Given text -
A command string is a line starting with the mergebot's name and
followed by various commands. Self-reviewers count as reviewers for
the purpose of their own PRs, but delegate reviewers don't.

retry
  resets a PR in error mode to ready for staging

  can be used by a reviewer or the PR author to re-stage the PR after
  it's been updated or the target has been updated & fixed.

r(review)+
  approves a PR, can be used by a reviewer or delegate reviewer

  submitting an "approve" review implicitly r+'s the PR

r(eview)-
  removes approval from a PR, allows un-reviewing a PR in error (staging
  failed) so it can be updated and re-submitted

.. squash+/squash-
..   marks the PR as squash or merge, can override squash inference or a
..   previous squash command, can only be used by reviewers

delegate+/delegate=<users>
  adds either PR author or the specified (github) users as authorised
  reviewers for this PR. ``<users>`` is a comma-separated list of
  github usernames (no @), can be used by reviewers

p(riority)=2|1|0
  sets the priority to normal (2), pressing (1) or urgent (0),
  lower-priority PRs are selected first and batched together, can be
  used by reviewers

rebase-
  the default merge mode is to rebase and merge the PR into the
  target, however for some situations this is not suitable and
  a regular merge is necessary; this command toggles rebasing
  mode off (and thus back to a regular merge)

Structure
---------

A *project* is used to manage multiple *repositories* across many
*branches*.

Each *PR* targets a specific branch in a specific repository.

Dataset entries -
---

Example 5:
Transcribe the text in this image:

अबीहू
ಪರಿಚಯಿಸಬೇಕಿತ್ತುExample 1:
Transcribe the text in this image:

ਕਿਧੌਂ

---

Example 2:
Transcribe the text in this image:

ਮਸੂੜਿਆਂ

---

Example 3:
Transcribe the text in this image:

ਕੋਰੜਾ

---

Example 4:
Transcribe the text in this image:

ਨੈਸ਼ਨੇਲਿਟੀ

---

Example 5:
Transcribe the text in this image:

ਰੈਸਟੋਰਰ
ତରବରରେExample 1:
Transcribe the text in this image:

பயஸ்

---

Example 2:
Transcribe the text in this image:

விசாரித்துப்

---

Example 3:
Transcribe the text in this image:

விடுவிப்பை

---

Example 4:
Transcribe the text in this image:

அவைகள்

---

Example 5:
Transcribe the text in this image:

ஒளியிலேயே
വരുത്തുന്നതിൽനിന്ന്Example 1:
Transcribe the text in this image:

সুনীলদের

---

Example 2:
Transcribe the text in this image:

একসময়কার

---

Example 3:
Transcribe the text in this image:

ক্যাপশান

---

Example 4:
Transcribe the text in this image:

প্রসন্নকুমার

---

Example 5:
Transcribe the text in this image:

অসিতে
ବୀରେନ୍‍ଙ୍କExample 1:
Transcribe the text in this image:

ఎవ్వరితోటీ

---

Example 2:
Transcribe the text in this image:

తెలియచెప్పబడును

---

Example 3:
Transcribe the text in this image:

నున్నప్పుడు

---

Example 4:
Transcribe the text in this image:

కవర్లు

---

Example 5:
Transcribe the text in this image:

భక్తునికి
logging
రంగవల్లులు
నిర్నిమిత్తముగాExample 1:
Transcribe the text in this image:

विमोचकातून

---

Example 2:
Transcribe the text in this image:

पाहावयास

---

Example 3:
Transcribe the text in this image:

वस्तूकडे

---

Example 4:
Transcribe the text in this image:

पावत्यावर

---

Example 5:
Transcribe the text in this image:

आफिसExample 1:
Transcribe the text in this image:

Brief - Resume the mergebot documentation right after its final sentence. The listing comes from a different source than the mergebot documentation.

Response -
A *batch* is a number of co-dependent PRs, PRs which are assumed to
depend on one another (the exact relationship is irrelevant) and thus
always need to be batched together. Batches are normally created on
the fly during staging.

A *staging* is a number of batches (up to 8 by default) which will be
tested together, and split if CI fails. Each staging applies to a
single *branch* the target) across all managed repositories. Stagings
can be active (currently live on the various staging branches) or
inactive (to be staged later, generally as a result of splitting a
failed staging).

Notes
-----

* When looking for stageable batches, priority is taken in account and
  isolating e.g. if there's a single high-priority PR, low-priority
  PRs are ignored completely and only that will be staged on its own
* Reviewers are set up on partners so we can e.g. have author-tracking
  & delegate reviewers without needing to create proper users for
  every contributor.
* MB collates statuses on commits independently from other objects, so
  a commit getting CI'd in odoo-dev/odoo then made into a PR on
  odoo/odoo should be correctly interpreted assuming odoo-dev/odoo
  sent its statuses to the MB.
* Github does not support transactional sequences of API calls, so
  it's possible that "intermediate" staging states are visible & have
  to be rollbacked e.g. a staging succeeds in a 2-repo scenario,
  A.{target} is ff-d to A.{staging}, then B.{target}'s ff to
  B.{staging} fails, we have to rollback A.{target}.
* Co-dependence is currently inferred through *labels*, which is a
  pair of ``{repo}:{branchname}`` e.g. odoo-dev:11.0-pr-flanker-jke.
  If this label is present in a PR to A and a PR to B, these two
  PRs will be collected into a single batch to ensure they always
  get batched (and failed) together.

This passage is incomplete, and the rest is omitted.